I have to wait 15 days to see if HMRC will restore the extra 3k tax free allowance I am entitled to will get reinstated. If they don’t, I will start my own formula 1 series, that’ll learn them

Nominated by: They’re all at it!

Serial liar, dodgy deal maker and corrupt little cunt, Bernie has been called all of these things and more (little prick, bite sized bastard ect ect.) The truth of these matters pertaining to his involvement in Formula 1 and other tax matters is being decided in a German court. It is alleged that the little cunt has run Formula 1 motor racing as a personal money machine for over forty years. He started as a used car salesman and failed small scale driver and then went on to control every aspect of the “sport”. He couldn’t get it up so he took it over.

Bernie has trousered a vast fortune out of controlling the rights and merchandising of the richest sport in history. Along the way he has accumulated the biggest unpaid tax bill in history, in the region of £2 billion.
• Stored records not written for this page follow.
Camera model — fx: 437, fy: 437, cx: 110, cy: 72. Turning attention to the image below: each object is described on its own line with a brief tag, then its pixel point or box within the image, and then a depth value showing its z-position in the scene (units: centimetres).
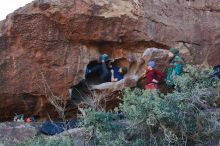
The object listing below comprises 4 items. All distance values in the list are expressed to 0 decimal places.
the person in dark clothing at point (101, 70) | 1045
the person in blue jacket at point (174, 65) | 933
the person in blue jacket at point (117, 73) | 1037
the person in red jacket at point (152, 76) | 948
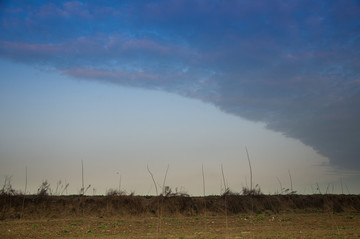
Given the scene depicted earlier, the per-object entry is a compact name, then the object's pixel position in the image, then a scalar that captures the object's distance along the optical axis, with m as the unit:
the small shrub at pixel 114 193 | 26.17
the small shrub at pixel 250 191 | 28.12
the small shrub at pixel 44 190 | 25.16
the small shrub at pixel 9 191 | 24.47
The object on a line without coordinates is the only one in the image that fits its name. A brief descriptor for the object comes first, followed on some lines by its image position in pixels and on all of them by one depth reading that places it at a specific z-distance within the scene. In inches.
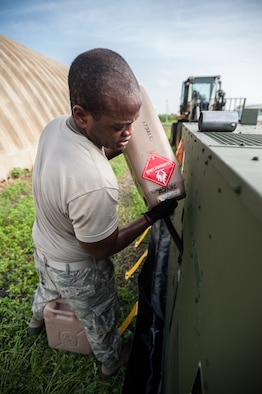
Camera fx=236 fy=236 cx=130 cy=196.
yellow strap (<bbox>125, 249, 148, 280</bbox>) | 112.5
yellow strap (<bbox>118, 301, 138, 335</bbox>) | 86.5
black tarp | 67.7
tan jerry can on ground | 71.2
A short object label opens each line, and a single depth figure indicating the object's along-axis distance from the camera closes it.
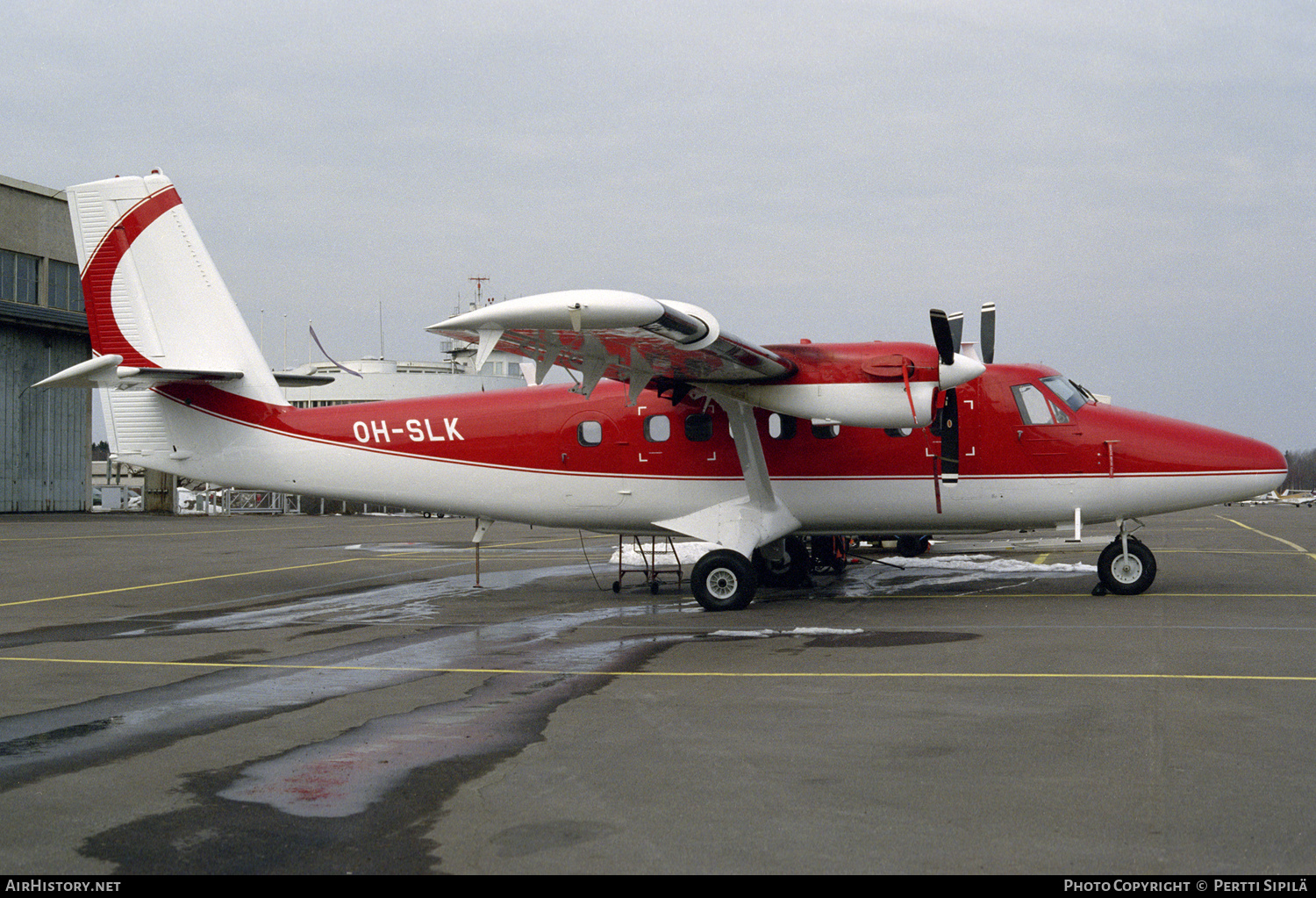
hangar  46.66
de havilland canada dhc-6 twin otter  14.00
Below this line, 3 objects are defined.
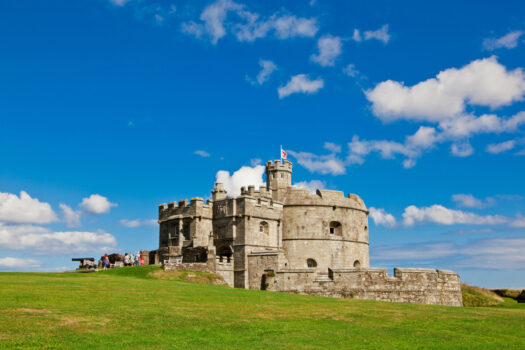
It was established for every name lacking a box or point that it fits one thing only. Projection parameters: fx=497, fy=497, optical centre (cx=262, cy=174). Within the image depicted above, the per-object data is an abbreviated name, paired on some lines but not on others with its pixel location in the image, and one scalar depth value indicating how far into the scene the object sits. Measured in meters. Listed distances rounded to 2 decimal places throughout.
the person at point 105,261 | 42.44
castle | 37.62
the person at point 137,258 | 48.54
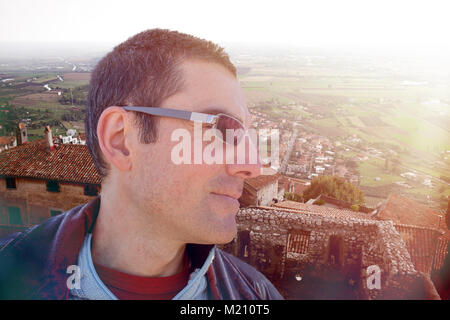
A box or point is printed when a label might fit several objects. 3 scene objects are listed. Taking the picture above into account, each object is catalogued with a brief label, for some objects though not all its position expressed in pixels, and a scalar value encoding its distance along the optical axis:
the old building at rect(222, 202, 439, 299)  4.07
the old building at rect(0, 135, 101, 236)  7.82
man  0.84
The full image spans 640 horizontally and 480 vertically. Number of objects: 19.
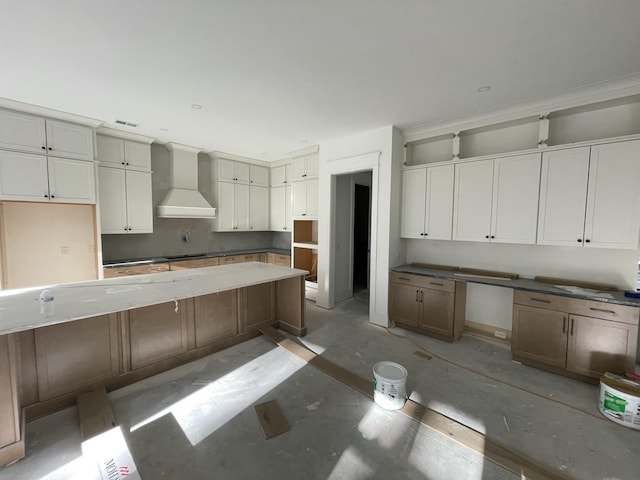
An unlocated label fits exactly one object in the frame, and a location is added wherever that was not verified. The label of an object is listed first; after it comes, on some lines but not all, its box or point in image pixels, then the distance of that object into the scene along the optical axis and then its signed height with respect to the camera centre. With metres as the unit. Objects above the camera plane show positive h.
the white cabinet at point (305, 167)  4.70 +1.12
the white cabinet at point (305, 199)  4.68 +0.52
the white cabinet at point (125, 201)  3.74 +0.34
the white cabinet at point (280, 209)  5.53 +0.36
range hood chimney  4.38 +0.62
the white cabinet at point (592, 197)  2.37 +0.34
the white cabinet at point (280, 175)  5.52 +1.12
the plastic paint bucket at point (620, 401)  1.88 -1.29
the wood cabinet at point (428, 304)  3.18 -1.01
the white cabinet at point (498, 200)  2.84 +0.35
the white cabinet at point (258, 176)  5.56 +1.11
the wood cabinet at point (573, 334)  2.24 -1.00
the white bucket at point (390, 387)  2.02 -1.29
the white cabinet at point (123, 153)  3.72 +1.07
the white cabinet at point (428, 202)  3.40 +0.35
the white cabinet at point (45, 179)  2.95 +0.54
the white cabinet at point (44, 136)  2.92 +1.06
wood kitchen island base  1.68 -1.07
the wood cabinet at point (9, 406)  1.53 -1.12
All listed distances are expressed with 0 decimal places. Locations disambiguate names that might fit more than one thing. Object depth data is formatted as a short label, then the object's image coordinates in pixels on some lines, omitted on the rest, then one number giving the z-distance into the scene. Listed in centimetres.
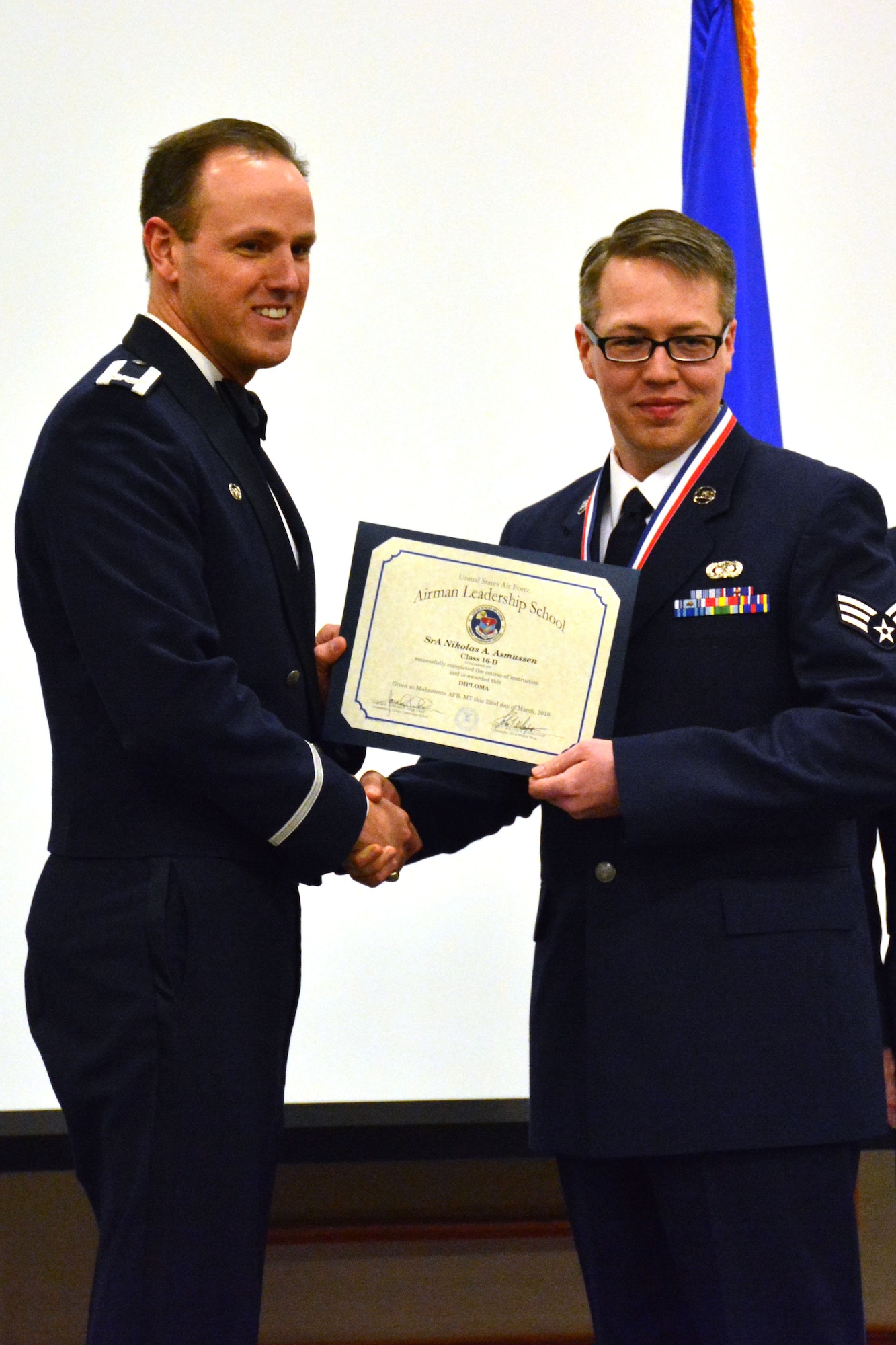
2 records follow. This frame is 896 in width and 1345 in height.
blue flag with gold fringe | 464
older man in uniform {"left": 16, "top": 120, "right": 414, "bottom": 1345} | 357
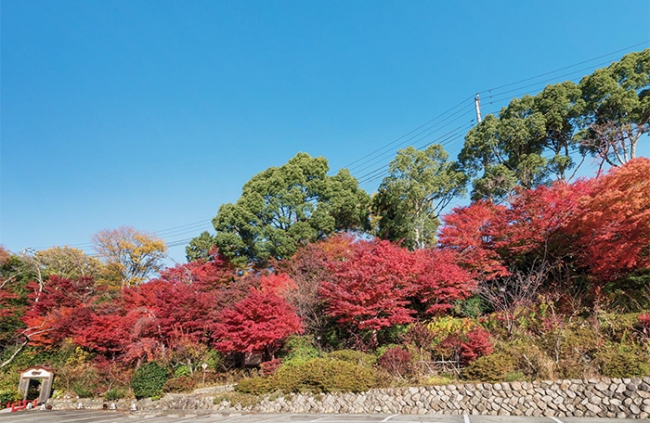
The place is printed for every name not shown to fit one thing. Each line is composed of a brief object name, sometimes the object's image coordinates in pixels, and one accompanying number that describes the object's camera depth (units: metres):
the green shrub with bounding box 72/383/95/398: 14.15
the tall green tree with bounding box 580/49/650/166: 14.83
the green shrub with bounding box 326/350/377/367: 10.80
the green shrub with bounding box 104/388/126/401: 13.33
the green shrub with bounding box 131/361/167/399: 12.43
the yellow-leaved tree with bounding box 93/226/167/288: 25.64
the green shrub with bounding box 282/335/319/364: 12.07
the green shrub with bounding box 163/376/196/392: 12.47
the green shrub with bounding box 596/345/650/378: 7.44
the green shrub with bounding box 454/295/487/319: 11.93
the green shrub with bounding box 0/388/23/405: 14.31
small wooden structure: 14.55
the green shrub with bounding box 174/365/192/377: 13.24
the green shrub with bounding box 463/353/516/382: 8.59
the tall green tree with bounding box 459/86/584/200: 16.20
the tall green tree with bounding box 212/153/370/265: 18.42
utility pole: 21.86
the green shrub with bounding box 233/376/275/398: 10.62
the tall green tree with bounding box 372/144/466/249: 18.03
Way to go little man.

He manages his affairs through a family slapper trust called Bambino although he maintains he has no connection with it and the fact that it sounds like the name of a mafia crime family is purely coincidental. Kind of the trustees then, all of whom are personal associates, to buy a vast mansion in Kensington (and the most expensive house in London) for his wife. Now divorced, he receives £100,000,000 a year from her as part of the divorce settlement. How very civilised.

This poor slandered and misrepresented 5′ 3” mini-cunt with a barnet like an old slag’s fanny is reputed to be worth in excess of £3.8 000,000,000. That’s right, nothing cheap about this blog, we give you all nine zeros for free.

On his way in to court Bernie was observed to be driving himself. He had a racing steering wheel stuck down the front of his trousers. When he turned it to the left he hopped to the left. When he turned it to the right he hopped to the right. However when he got to the court, security roughly pulled it out. Bernie turned to the Kraut judge and said wiping the tears from his eyes, “I thank the court for removing that steering wheel. It was driving me nutz.”